THE TASK ->
Write out all the text in the records below, line for line, leaving out the pictures.

** SOURCE RECORDS follows **

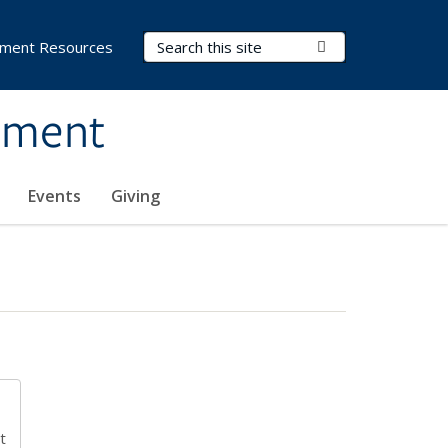
Search Terms
Submit Search
ment Resources
ement
Events
Giving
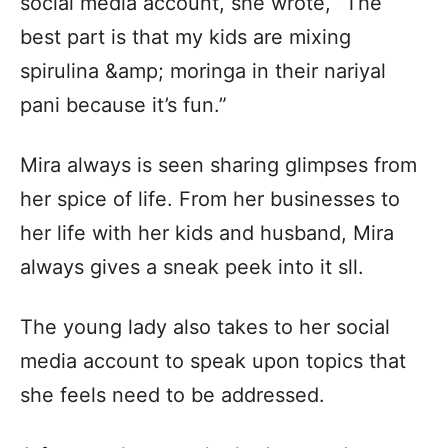
social media account, she wrote, “The
best part is that my kids are mixing
spirulina &amp; moringa in their nariyal
pani because it’s fun.”
Mira always is seen sharing glimpses from
her spice of life. From her businesses to
her life with her kids and husband, Mira
always gives a sneak peek into it sll.
The young lady also takes to her social
media account to speak upon topics that
she feels need to be addressed.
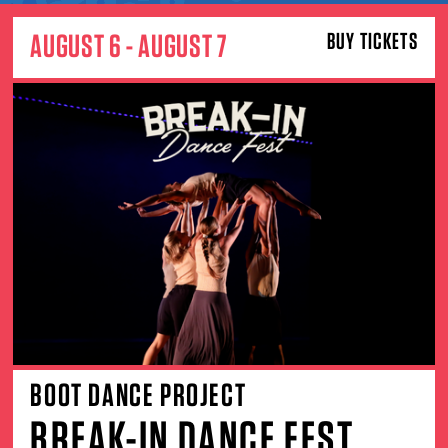
AUGUST 6 - AUGUST 7
BUY TICKETS
BOOT DANCE PROJECT
BREAK-IN DANCE FEST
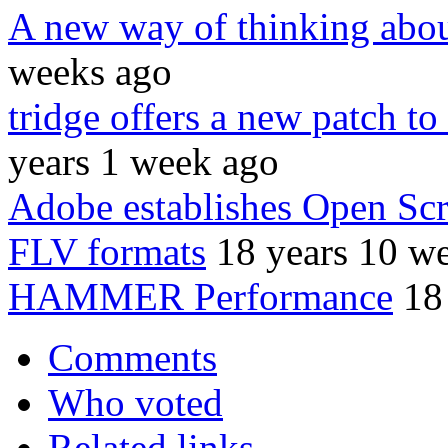
A new way of thinking about
weeks ago
tridge offers a new patch t
years 1 week ago
Adobe establishes Open Sc
FLV formats
18 years 10 w
HAMMER Performance
18
Comments
Who voted
Related links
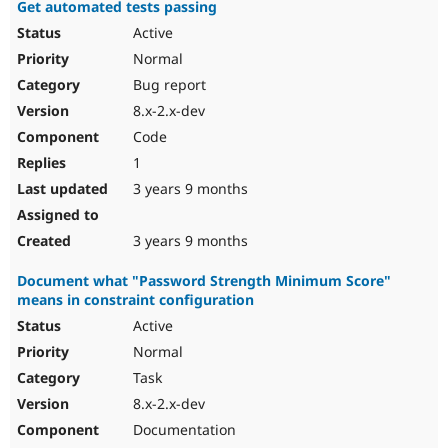
Get automated tests passing
Active
Normal
Bug report
8.x-2.x-dev
Code
1
3 years 9 months
3 years 9 months
Document what "Password Strength Minimum Score"
means in constraint configuration
Active
Normal
Task
8.x-2.x-dev
Documentation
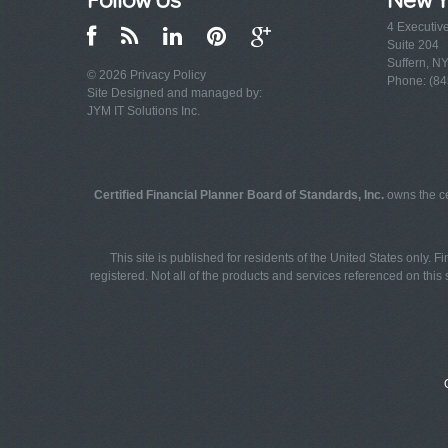
4 Executiv
Suite 204
Suffern, N
© 2026
Privacy Policy
Phone: (84
Site Designed and managed by:
JYM IT Solutions Inc.
Certified Financial Planner Board of Standards, Inc.
owns the ce
This site is published for residents of the United States only. 
registered. Not all of the products and services referenced on this s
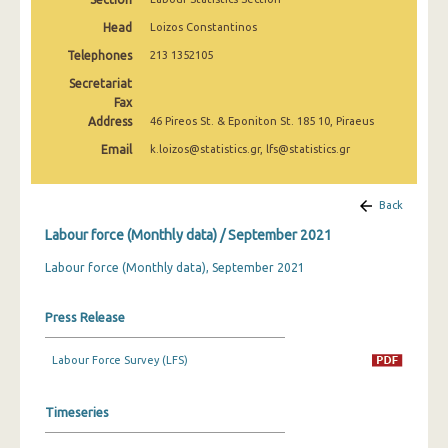
March 2025
Head
Loizos Constantinos
February 2025
Telephones
213 1352105
Secretariat
January 2025
Fax
Address
December 2024
46 Pireos St. & Eponiton St. 185 10, Piraeus
Email
k.loizos@statistics.gr, lfs@statistics.gr
November 2024
October 2024
Back
September 2024
Labour force (Monthly data) / September 2021
August 2024
Labour force (Monthly data), September 2021
July 2024
Press Release
June 2024
Labour Force Survey (LFS)
May 2024
April 2024
Timeseries
March 2024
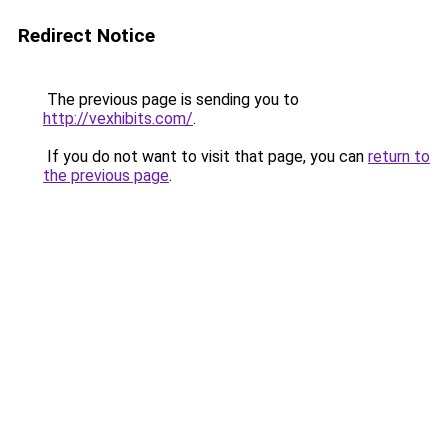
Redirect Notice
The previous page is sending you to
http://vexhibits.com/
.
If you do not want to visit that page, you can
return to
the previous page
.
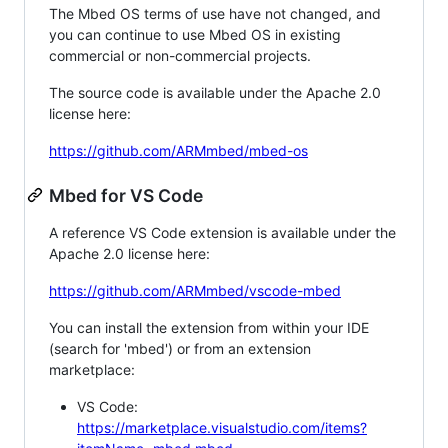
The Mbed OS terms of use have not changed, and
you can continue to use Mbed OS in existing
commercial or non-commercial projects.
The source code is available under the Apache 2.0
license here:
https://github.com/ARMmbed/mbed-os
Mbed for VS Code
A reference VS Code extension is available under the
Apache 2.0 license here:
https://github.com/ARMmbed/vscode-mbed
You can install the extension from within your IDE
(search for 'mbed') or from an extension
marketplace:
VS Code:
https://marketplace.visualstudio.com/items?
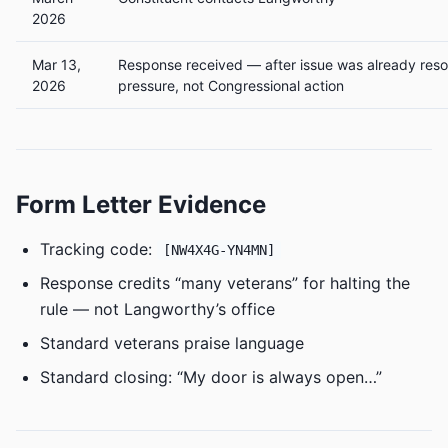
2026
Mar 13,
Response received — after issue was already reso
2026
pressure, not Congressional action
Form Letter Evidence
Tracking code:
[NW4X4G-YN4MN]
Response credits “many veterans” for halting the
rule — not Langworthy’s office
Standard veterans praise language
Standard closing: “My door is always open…”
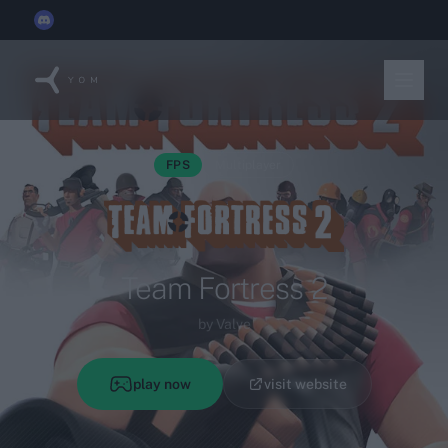
YOM joins the
Discord x Techleap Gaming Founders Circle
FPS
Multiplayer
Team Fortress 2
by Valve
play now
visit website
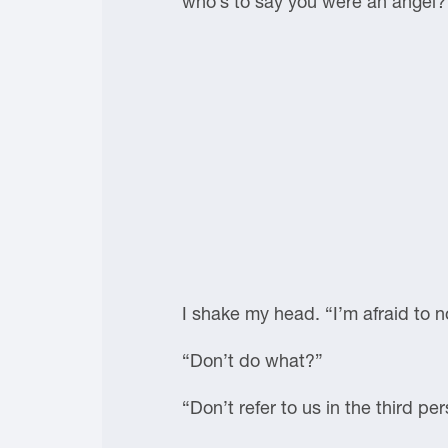
who’s to say you were an angel?
I shake my head. “I’m afraid to 
“Don’t do what?”
“Don’t refer to us in the third p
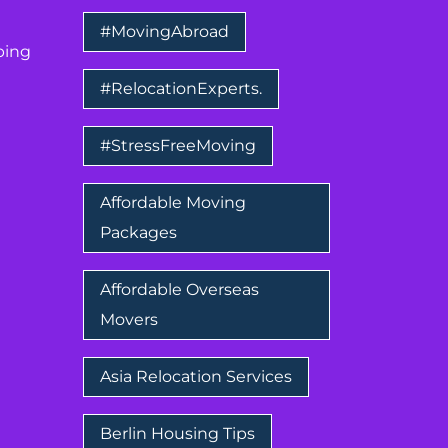
#MovingAbroad
ping
#RelocationExperts.
#StressFreeMoving
Affordable Moving
Packages
Affordable Overseas
Movers
Asia Relocation Services
Berlin Housing Tips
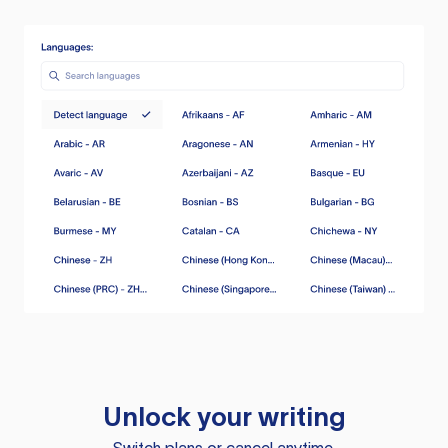
Unlock your writing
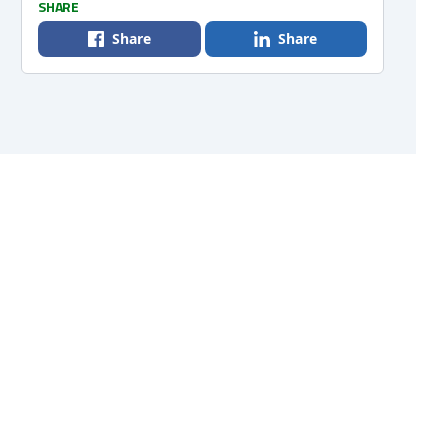
SHARE
Share
Share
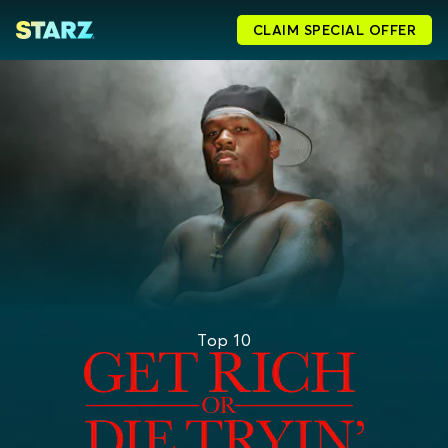
CLAIM SPECIAL OFFER
Top 10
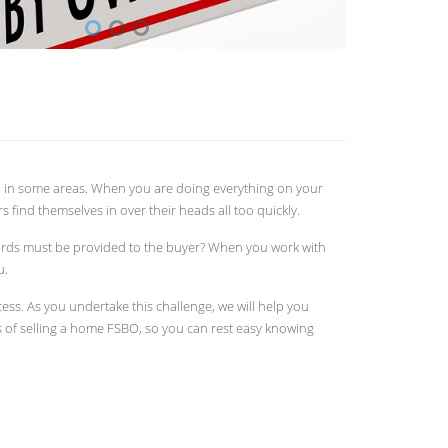
ed in some areas. When you are doing everything on your
s find themselves in over their heads all too quickly.
ords must be provided to the buyer? When you work with
u.
ss. As you undertake this challenge, we will help you
ks of selling a home FSBO, so you can rest easy knowing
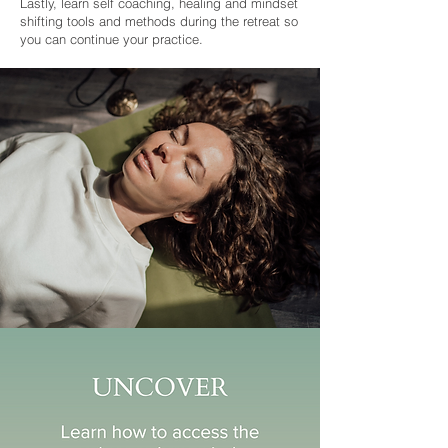
Lastly, learn self coaching, healing and mindset
shifting tools and methods during the retreat so
you can continue your practice.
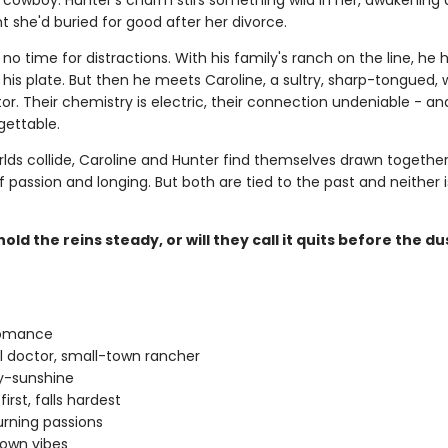
owboy. Hunter's charm stirs something wild in her, awakening 
 she'd buried for good after her divorce.
no time for distractions. With his family's ranch on the line, he 
his plate. But then he meets Caroline, a sultry, sharp-tongued, 
r. Their chemistry is electric, their connection undeniable - an
gettable.
rlds collide, Caroline and Hunter find themselves drawn together
f passion and longing. But both are tied to the past and neither 
old the reins steady, or will they call it quits before the du
romance
rl doctor, small-town rancher
-sunshine
 first, falls hardest
rning passions
own vibes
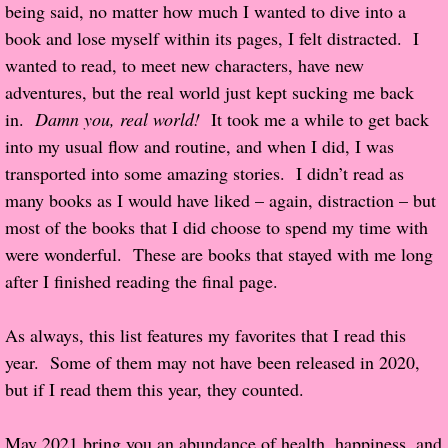
being said, no matter how much I wanted to dive into a
Popular Pre-orders
book and lose myself within its pages, I felt distracted. I
wanted to read, to meet new characters, have new
Student/Teacher List
adventures, but the real world just kept sucking me back
in.
Damn you, real world!
It took me a while to get back
Rock Star List
into my usual flow and routine, and when I did, I was
transported into some amazing stories. I didn’t read as
Shelley's Favorite Books of 2017
many books as I would have liked – again, distraction – but
most of the books that I did choose to spend my time with
Shelley's Favorite Books of 2016
were wonderful. These are books that stayed with me long
after I finished reading the final page.
Shelley's Favorite Books of 2015
As always, this list features my favorites that I read this
Shelley's Favorite Books of 2014
year. Some of them may not have been released in 2020,
but if I read them this year, they counted.
Book Reviews
May 2021 bring you an abundance of health, happiness, and
Author Services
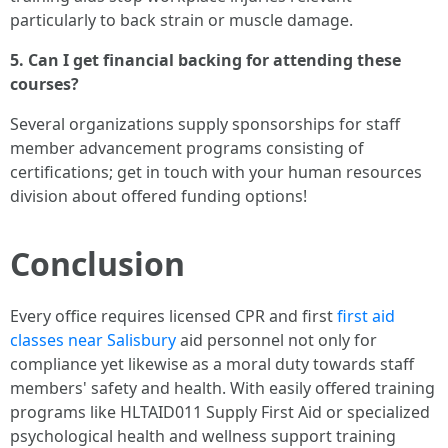
particularly to back strain or muscle damage.
5. Can I get financial backing for attending these
courses?
Several organizations supply sponsorships for staff
member advancement programs consisting of
certifications; get in touch with your human resources
division about offered funding options!
Conclusion
Every office requires licensed CPR and first
first aid
classes near Salisbury
aid personnel not only for
compliance yet likewise as a moral duty towards staff
members' safety and health. With easily offered training
programs like HLTAID011 Supply First Aid or specialized
psychological health and wellness support training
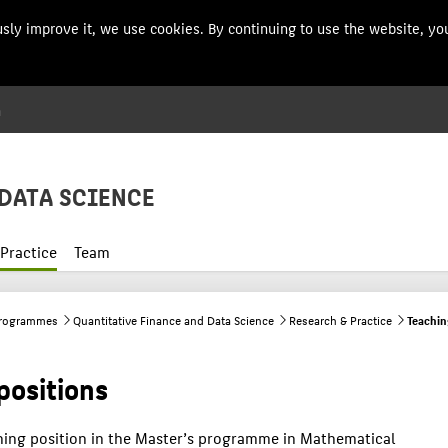
usly improve it, we use cookies. By continuing to use the website, you
n
Menu
DATA SCIENCE
Practice
Team
programmes
Quantitative Finance and Data Science
Research & Practice
Teachin
positions
hing position in the Master’s programme in Mathematical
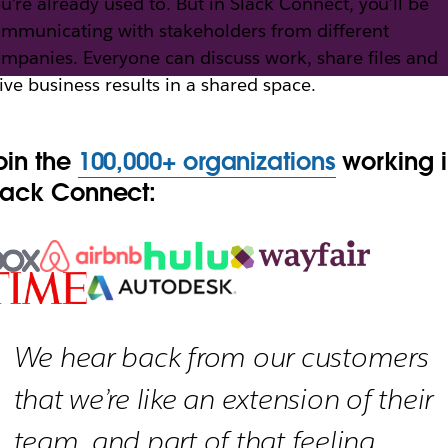
u’re already used to. But in Slack Connect, you’ll be
mmunicating with stakeholders from different
mpanies. Everyone can discuss work, share files and
th Slack Connect
ive business results in a shared space.
oin the
100,000+ organizations
working 
h external partners, vendors and people outside yo
lack Connect:
We hear back from our customers
that we’re like an extension of their
team, and part of that feeling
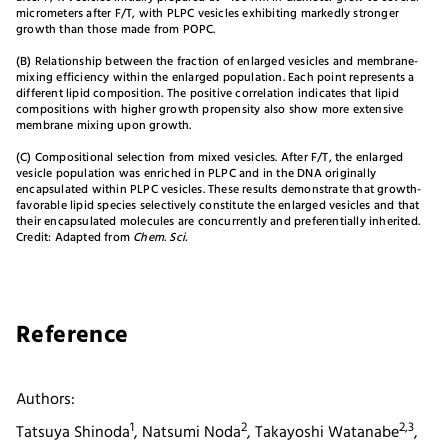
micrometers after F/T, with PLPC vesicles exhibiting markedly stronger
growth than those made from POPC.
(B) Relationship between the fraction of enlarged vesicles and membrane-
mixing efficiency within the enlarged population. Each point represents a
different lipid composition. The positive correlation indicates that lipid
compositions with higher growth propensity also show more extensive
membrane mixing upon growth.
(C) Compositional selection from mixed vesicles. After F/T, the enlarged
vesicle population was enriched in PLPC and in the DNA originally
encapsulated within PLPC vesicles. These results demonstrate that growth-
favorable lipid species selectively constitute the enlarged vesicles and that
their encapsulated molecules are concurrently and preferentially inherited.
Credit: Adapted from
Chem. Sci.
Reference
Authors:
1
2
2,3
Tatsuya Shinoda
, Natsumi Noda
, Takayoshi Watanabe
,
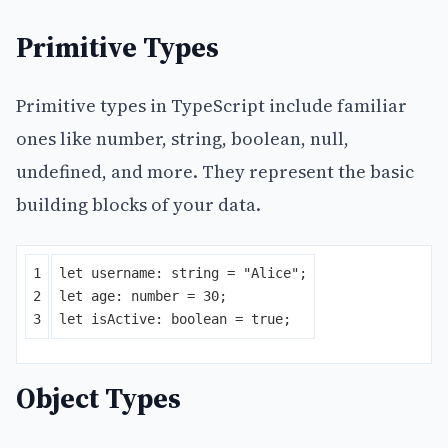
Primitive Types
Primitive types in TypeScript include familiar
ones like number, string, boolean, null,
undefined, and more. They represent the basic
building blocks of your data.
1

let
username
:
string
=
"
Alice
"
;
2

let
age
:
number
=
30
;
let
isActive
:
boolean
=
true
;
Object Types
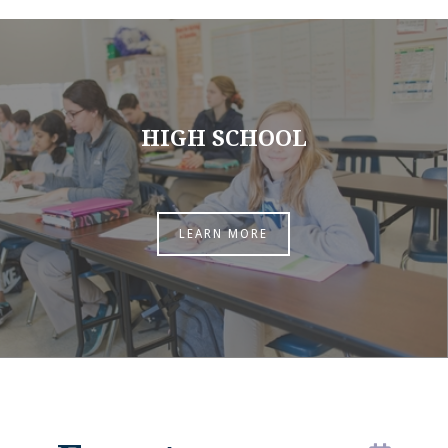
HIGH SCHOOL
LEARN MORE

** End of SOURCE RECORDS **

OUTPUT BELOW ->
Search Terms
Submit Search
ment Resources
ement
Events
Giving
social media account, she wrote, “The
best part is that my kids are mixing
spirulina &amp; moringa in their nariyal
pani because it’s fun.”
Mira always is seen sharing glimpses from
her spice of life. From her businesses to
her life with her kids and husband, Mira
always gives a sneak peek into it sll.
The young lady also takes to her social
media account to speak upon topics that
she feels need to be addressed.
AUGUST 6 - AUGUST 7
BUY TICKETS
BOOT DANCE PROJECT
BREAK-IN DANCE FEST
A new way of thinking about
weeks ago
tridge offers a new patch t
years 1 week ago
Adobe establishes Open Sc
FLV formats
18 years 10 w
HAMMER Performance
18
Comments
Who voted
Related links
Get automated tests passing
Active
Normal
Bug report
8.x-2.x-dev
Code
1
3 years 9 months
3 years 9 months
Document what "Password Strength Minimum Score"
means in constraint configuration
Active
Normal
Task
8.x-2.x-dev
Documentation
4 Executiv
Suite 204
Suffern, N
© 2026
Privacy Policy
Phone: (84
Site Designed and managed by:
JYM IT Solutions Inc.
Certified Financial Planner Board of Standards, Inc.
owns the ce
This site is published for residents of the United States only. 
registered. Not all of the products and services referenced on this s
March 2025
Head
Loizos Constantinos
February 2025
Telephones
213 1352105
Secretariat
January 2025
Fax
Address
December 2024
46 Pireos St. & Eponiton St. 185 10, Piraeus
Email
k.loizos@statistics.gr, lfs@statistics.gr
November 2024
October 2024
Back
September 2024
Labour force (Monthly data) / September 2021
August 2024
Labour force (Monthly data), September 2021
July 2024
Press Release
June 2024
Labour Force Survey (LFS)
May 2024
April 2024
Timeseries
March 2024
Redirect Notice
The previous page is sending you to
http://vexhibits.com/
.
If you do not want to visit that page, you can
return to
the previous page
.
The Mbed OS terms of use have not changed, and
you can continue to use Mbed OS in existing
commercial or non-commercial projects.
The source code is available under the Apache 2.0
license here:
https://github.com/ARMmbed/mbed-os
Mbed for VS Code
A reference VS Code extension is available under the
Apache 2.0 license here:
https://github.com/ARMmbed/vscode-mbed
You can install the extension from within your IDE
(search for 'mbed') or from an extension
marketplace:
VS Code:
https://marketplace.visualstudio.com/items?
2026
Mar 13,
Response received — after issue was already reso
2026
pressure, not Congressional action
Form Letter Evidence
Tracking code:
[NW4X4G-YN4MN]
Response credits “many veterans” for halting the
rule — not Langworthy’s office
Standard veterans praise language
Standard closing: “My door is always open…”
YOM joins the
Discord x Techleap Gaming Founders Circle
FPS
Multiplayer
Team Fortress 2
by Valve
play now
visit website
who’s to say you were an angel?
I shake my head. “I’m afraid to 
“Don’t do what?”
“Don’t refer to us in the third p
#MovingAbroad
ping
#RelocationExperts.
#StressFreeMoving
Affordable Moving
Packages
Affordable Overseas
Movers
Asia Relocation Services
Berlin Housing Tips
Unlock your writing
SHARE
Share
Share
CLAIM SPECIAL OFFER
Top 10
ed in some areas. When you are doing everything on your
s find themselves in over their heads all too quickly.
ords must be provided to the buyer? When you work with
u.
ss. As you undertake this challenge, we will help you
ks of selling a home FSBO, so you can rest easy knowing
Lastly, learn self coaching, healing and mindset
shifting tools and methods during the retreat so
you can continue your practice.
owboy. Hunter's charm stirs something wild in her, awakening 
 she'd buried for good after her divorce.
no time for distractions. With his family's ranch on the line, he 
his plate. But then he meets Caroline, a sultry, sharp-tongued, 
r. Their chemistry is electric, their connection undeniable - an
gettable.
rlds collide, Caroline and Hunter find themselves drawn together
f passion and longing. But both are tied to the past and neither 
old the reins steady, or will they call it quits before the du
romance
rl doctor, small-town rancher
-sunshine
 first, falls hardest
rning passions
own vibes
being said, no matter how much I wanted to dive into a
Popular Pre-orders
book and lose myself within its pages, I felt distracted. I
wanted to read, to meet new characters, have new
Student/Teacher List
adventures, but the real world just kept sucking me back
in.
Damn you, real world!
It took me a while to get back
Rock Star List
into my usual flow and routine, and when I did, I was
transported into some amazing stories. I didn’t read as
Shelley's Favorite Books of 2017
many books as I would have liked – again, distraction – but
most of the books that I did choose to spend my time with
Shelley's Favorite Books of 2016
were wonderful. These are books that stayed with me long
after I finished reading the final page.
Shelley's Favorite Books of 2015
As always, this list features my favorites that I read this
Shelley's Favorite Books of 2014
year. Some of them may not have been released in 2020,
but if I read them this year, they counted.
Book Reviews
May 2021 bring you an abundance of health, happiness, and
Author Services
particularly to back strain or muscle damage.
5. Can I get financial backing for attending these
courses?
Several organizations supply sponsorships for staff
member advancement programs consisting of
certifications; get in touch with your human resources
division about offered funding options!
Conclusion
Every office requires licensed CPR and first
first aid
classes near Salisbury
aid personnel not only for
compliance yet likewise as a moral duty towards staff
members' safety and health. With easily offered training
programs like HLTAID011 Supply First Aid or specialized
psychological health and wellness support training
usly improve it, we use cookies. By continuing to use the website, you
n
Menu
DATA SCIENCE
Practice
Team
programmes
Quantitative Finance and Data Science
Research & Practice
Teachin
positions
hing position in the Master’s programme in Mathematical
u’re already used to. But in Slack Connect, you’ll be
mmunicating with stakeholders from different
mpanies. Everyone can discuss work, share files and
th Slack Connect
ive business results in a shared space.
oin the
100,000+ organizations
working 
h external partners, vendors and people outside yo
lack Connect:
We hear back from our customers
that we’re like an extension of their
team, and part of that feeling
micrometers after F/T, with PLPC vesicles exhibiting markedly stronger
growth than those made from POPC.
(B) Relationship between the fraction of enlarged vesicles and membrane-
mixing efficiency within the enlarged population. Each point represents a
different lipid composition. The positive correlation indicates that lipid
compositions with higher growth propensity also show more extensive
membrane mixing upon growth.
(C) Compositional selection from mixed vesicles. After F/T, the enlarged
vesicle population was enriched in PLPC and in the DNA originally
encapsulated within PLPC vesicles. These results demonstrate that growth-
favorable lipid species selectively constitute the enlarged vesicles and that
their encapsulated molecules are concurrently and preferentially inherited.
Credit: Adapted from
Chem. Sci.
Reference
Authors:
1
2
2,3
Tatsuya Shinoda
, Natsumi Noda
, Takayoshi Watanabe
,
Primitive Types
Primitive types in TypeScript include familiar
ones like number, string, boolean, null,
undefined, and more. They represent the basic
building blocks of your data.
1

let
username
:
string
=
"
Alice
"
;
2

let
age
:
number
=
30
;
let
isActive
:
boolean
=
true
;
Object Types
HIGH SCHOOL
LEARN MORE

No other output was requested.